Portal-based science environments. Support for resource sharing and collaboration. Lots of commonalities, including identity and access issues. Lots of them use the same technologies (e.g. GEON and others). Ways of accessing data and instruments. Lots of interest from scientists in doing server-side processing of data rather than just sharing whole data sets for ftp. e.g. LiDAR on the GEON portal. opentopography model is an attempt to generalize that. EracthScope data portal is another example – includes SDSC, IRIS, UNAVCO (Boulder), adn ICDP (Potsdam).

Cyberdashboards – live status of information as it’s being collected. Notifications of events is also desirable.
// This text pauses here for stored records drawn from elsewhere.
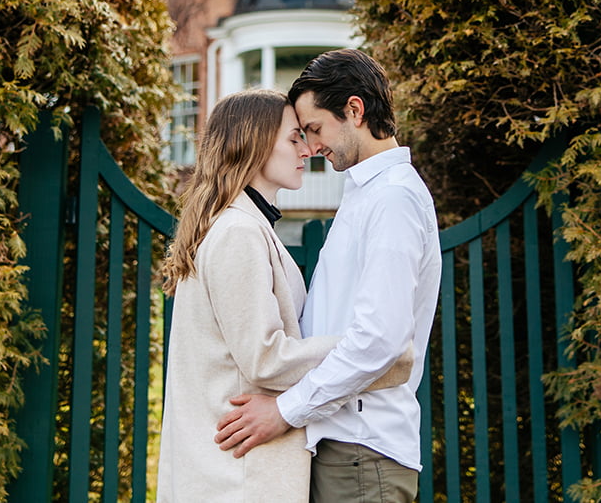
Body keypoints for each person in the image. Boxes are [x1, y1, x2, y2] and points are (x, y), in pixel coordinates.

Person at [156, 87, 409, 502]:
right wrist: (380, 352)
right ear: (254, 145)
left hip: (237, 470)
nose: (307, 150)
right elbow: (265, 357)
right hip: (238, 477)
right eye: (294, 138)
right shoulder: (238, 232)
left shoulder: (242, 226)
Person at [214, 48, 442, 503]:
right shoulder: (366, 194)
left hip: (363, 450)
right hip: (345, 446)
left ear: (354, 110)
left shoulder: (393, 200)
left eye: (315, 129)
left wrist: (285, 410)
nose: (312, 147)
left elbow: (381, 340)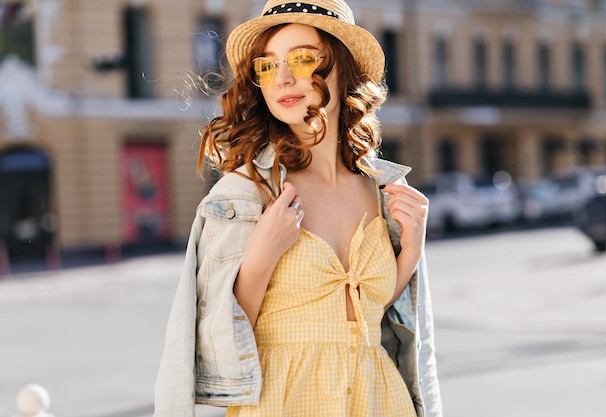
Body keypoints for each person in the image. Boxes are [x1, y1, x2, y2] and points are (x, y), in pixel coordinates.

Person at [154, 1, 443, 417]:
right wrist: (262, 255)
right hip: (285, 401)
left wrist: (411, 252)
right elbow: (213, 342)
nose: (283, 78)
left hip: (381, 398)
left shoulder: (385, 190)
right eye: (267, 67)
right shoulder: (244, 194)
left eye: (303, 59)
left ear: (344, 68)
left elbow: (367, 318)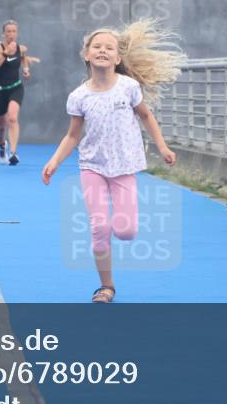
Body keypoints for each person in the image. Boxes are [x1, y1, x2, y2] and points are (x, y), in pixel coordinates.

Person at [41, 21, 183, 303]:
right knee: (99, 226)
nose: (103, 51)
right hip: (92, 166)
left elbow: (146, 116)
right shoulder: (79, 96)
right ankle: (106, 286)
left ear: (118, 58)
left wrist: (163, 146)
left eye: (109, 48)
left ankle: (116, 243)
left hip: (124, 167)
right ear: (86, 54)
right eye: (97, 47)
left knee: (126, 231)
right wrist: (55, 161)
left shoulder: (128, 87)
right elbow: (72, 135)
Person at [0, 20, 31, 165]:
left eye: (14, 31)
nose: (11, 34)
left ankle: (13, 153)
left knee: (12, 118)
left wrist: (26, 70)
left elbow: (24, 59)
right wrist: (5, 53)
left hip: (15, 88)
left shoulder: (21, 48)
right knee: (1, 127)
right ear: (4, 33)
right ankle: (2, 146)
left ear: (17, 33)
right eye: (9, 31)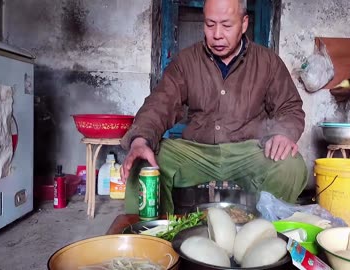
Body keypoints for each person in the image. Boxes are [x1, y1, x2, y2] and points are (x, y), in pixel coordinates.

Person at [120, 0, 308, 214]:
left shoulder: (268, 62)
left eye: (227, 25)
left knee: (291, 165)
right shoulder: (186, 61)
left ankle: (262, 233)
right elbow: (159, 104)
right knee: (143, 163)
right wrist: (140, 140)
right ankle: (154, 237)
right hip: (197, 152)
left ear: (244, 23)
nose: (217, 34)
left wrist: (283, 134)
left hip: (248, 152)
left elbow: (290, 108)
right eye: (210, 24)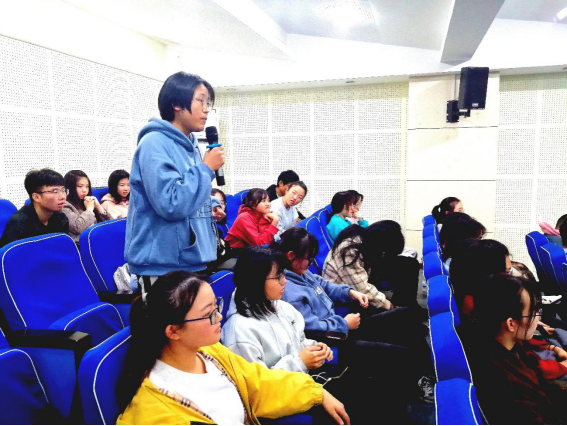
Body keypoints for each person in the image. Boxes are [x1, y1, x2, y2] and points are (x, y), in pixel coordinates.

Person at [117, 271, 350, 425]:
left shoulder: (210, 353)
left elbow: (259, 382)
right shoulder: (157, 413)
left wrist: (316, 392)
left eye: (216, 306)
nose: (219, 316)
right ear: (173, 331)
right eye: (208, 314)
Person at [125, 72, 225, 289]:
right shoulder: (154, 143)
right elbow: (170, 203)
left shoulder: (190, 144)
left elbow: (188, 186)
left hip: (192, 260)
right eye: (200, 100)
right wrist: (206, 168)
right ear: (176, 103)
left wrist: (210, 205)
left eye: (208, 103)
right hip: (162, 266)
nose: (206, 109)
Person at [462, 274, 567, 425]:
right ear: (511, 324)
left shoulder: (507, 345)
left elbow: (546, 385)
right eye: (533, 312)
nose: (537, 319)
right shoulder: (506, 385)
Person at [222, 247, 334, 373]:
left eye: (283, 275)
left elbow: (298, 341)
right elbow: (258, 381)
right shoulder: (239, 332)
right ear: (256, 281)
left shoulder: (281, 307)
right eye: (278, 277)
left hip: (302, 380)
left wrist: (315, 348)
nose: (284, 281)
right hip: (289, 384)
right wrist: (300, 363)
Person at [323, 221, 421, 311]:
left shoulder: (365, 239)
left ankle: (407, 305)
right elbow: (363, 289)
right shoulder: (350, 251)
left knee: (409, 264)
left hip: (363, 274)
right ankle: (402, 310)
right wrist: (390, 306)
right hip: (345, 295)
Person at [0, 169, 69, 248]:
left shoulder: (61, 218)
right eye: (54, 191)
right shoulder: (19, 224)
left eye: (63, 190)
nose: (62, 196)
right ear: (36, 197)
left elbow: (62, 249)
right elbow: (12, 254)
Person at [62, 170, 110, 243]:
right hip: (81, 244)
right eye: (80, 186)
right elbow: (77, 227)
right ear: (69, 188)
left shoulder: (86, 201)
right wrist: (89, 210)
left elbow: (109, 223)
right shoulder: (65, 205)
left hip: (97, 239)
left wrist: (98, 206)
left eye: (87, 186)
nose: (84, 190)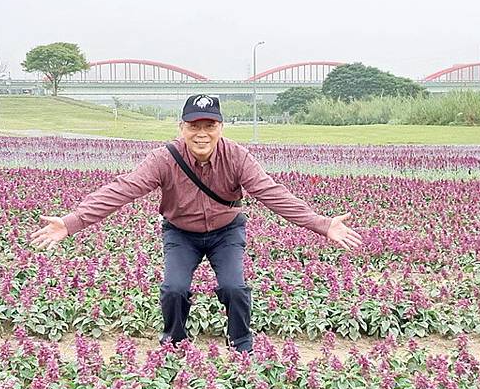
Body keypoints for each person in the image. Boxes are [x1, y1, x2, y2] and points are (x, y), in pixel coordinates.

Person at [30, 94, 362, 353]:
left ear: (220, 127)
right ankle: (173, 343)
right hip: (181, 234)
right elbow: (123, 190)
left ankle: (241, 345)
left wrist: (323, 224)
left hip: (226, 233)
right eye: (193, 126)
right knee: (174, 289)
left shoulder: (237, 157)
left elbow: (272, 194)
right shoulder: (164, 159)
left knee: (234, 287)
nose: (201, 133)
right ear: (182, 128)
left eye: (209, 125)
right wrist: (70, 223)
Cyberdashboard for Emergency Response – collecting all 911 calls in California. Data miniing of spatiotemporal data. Analysis of calls during San Diego wildfires Oct 2007. Wildfire evacuations – visualization of data from Red Cross disastersafe database.

Cyberinfrastructure for Visualization

On-demand access to data – short lead times from request to readiness to rendering and display.

On-demand access to computing – online modeling, analysis and visualization tools

Online collaboration environments – software architecture, facility architecture.

SDSC/Calit2 synthesis center – conceived as a collaboration space to do science together – brings together – high performance computing; large scale data storage; in person collaboration; consultation. Has big hd screens, steroscopic screen, videoconferencing, etc. Used for workshops, classes, meetings, site visits. Needs tech staff to run it, and research staff to help with visualization, integration, data mining. So far has been on project-based funding, lately there’s been a recharge fee.

Calit2 stereo wall (C-Wall) – Dual HD resolution (1920 x 2048 pixels) with JVS HD2k projectors.

Calit2 digital cinema theater – 200 seats, 8.2 sound, Sony SRX-R110, SGI Prism with 21 TB, 10GE to computers

The StarCAVE – 30 JVC HD2k (1920 x 1080) projectors.

225 megapixel hiperspace tiled display.

In response to a question from Terry Gray, Chaitan notes that the pendulum is swinging a bit in that PIs still want to own their own clusters, but they no longer want to run them – they want them housed and administered in data centers. Elazar notes that they’re trying to make the hardware immaterial – a few years from now they may all be in the cloud, but the service component to help researchers get what they need will remain on campus.